Below are the records; reproduce all of them exactly but without any images.

++++ DATASET EXTRACT ++++

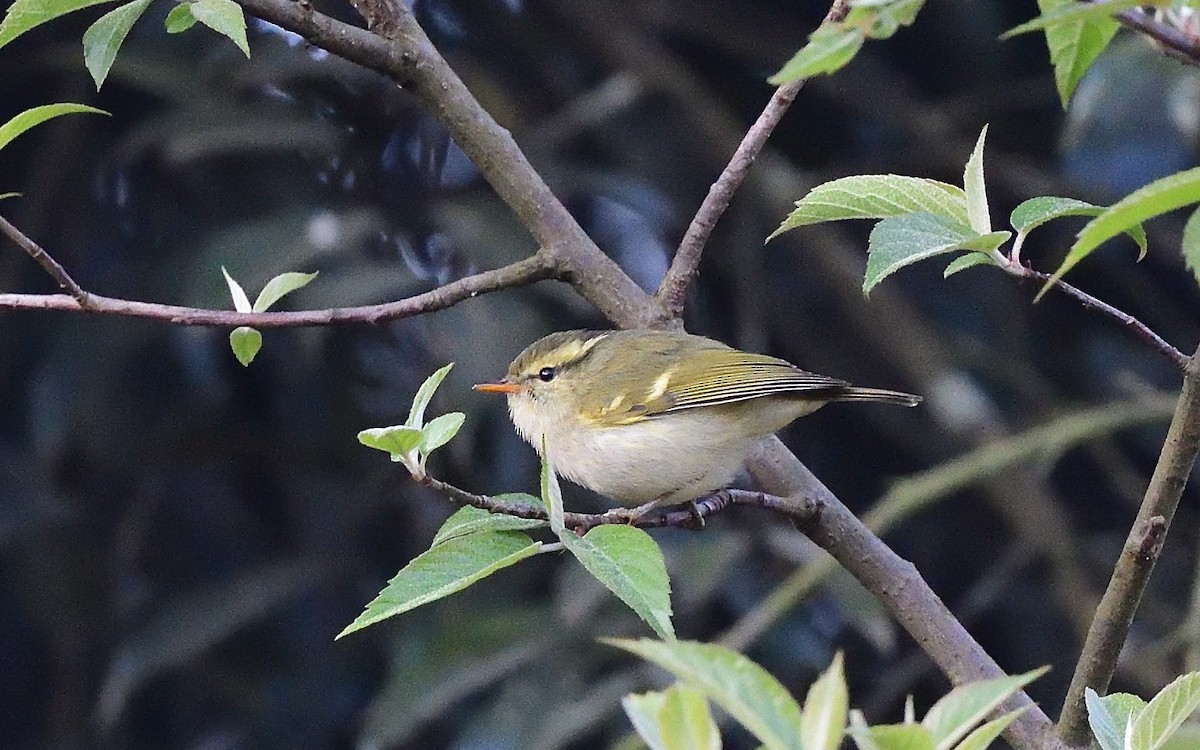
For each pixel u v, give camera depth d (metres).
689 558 10.84
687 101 12.42
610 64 12.50
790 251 13.36
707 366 7.91
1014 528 12.23
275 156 11.61
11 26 5.48
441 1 12.50
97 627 11.61
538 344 8.58
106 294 11.15
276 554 12.16
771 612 10.31
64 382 11.05
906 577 5.96
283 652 11.74
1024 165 12.96
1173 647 10.52
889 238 4.87
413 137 11.86
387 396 11.46
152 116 11.32
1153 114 11.48
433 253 11.37
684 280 6.61
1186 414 4.53
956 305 13.19
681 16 13.05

++++

__ANSWER SECTION__
For each pixel u v, give camera depth d (metres).
689 558 10.84
687 101 12.42
610 64 12.50
790 251 13.36
707 366 7.91
1014 528 12.23
275 156 11.61
11 26 5.48
441 1 12.50
97 627 11.61
538 344 8.58
106 294 11.15
276 554 12.16
771 612 10.31
64 382 11.05
906 577 5.96
283 652 11.74
1024 165 12.96
1173 647 10.52
889 238 4.87
413 137 11.86
387 396 11.46
152 116 11.32
1153 114 11.48
433 253 11.37
684 280 6.61
1186 414 4.53
956 305 13.19
681 16 13.05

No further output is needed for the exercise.